Task directions
Leave the images aside and copy out the whole listing, exact to the word.

Data extracts
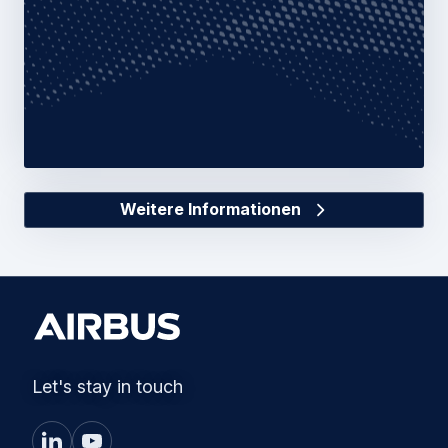
Cybersicherheits-Portfolio
05 September 2024
1 min read
Weitere Informationen
Let's stay in touch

Result
Cybersicherheits-Portfolio
05 September 2024
1 min read
Weitere Informationen
Let's stay in touch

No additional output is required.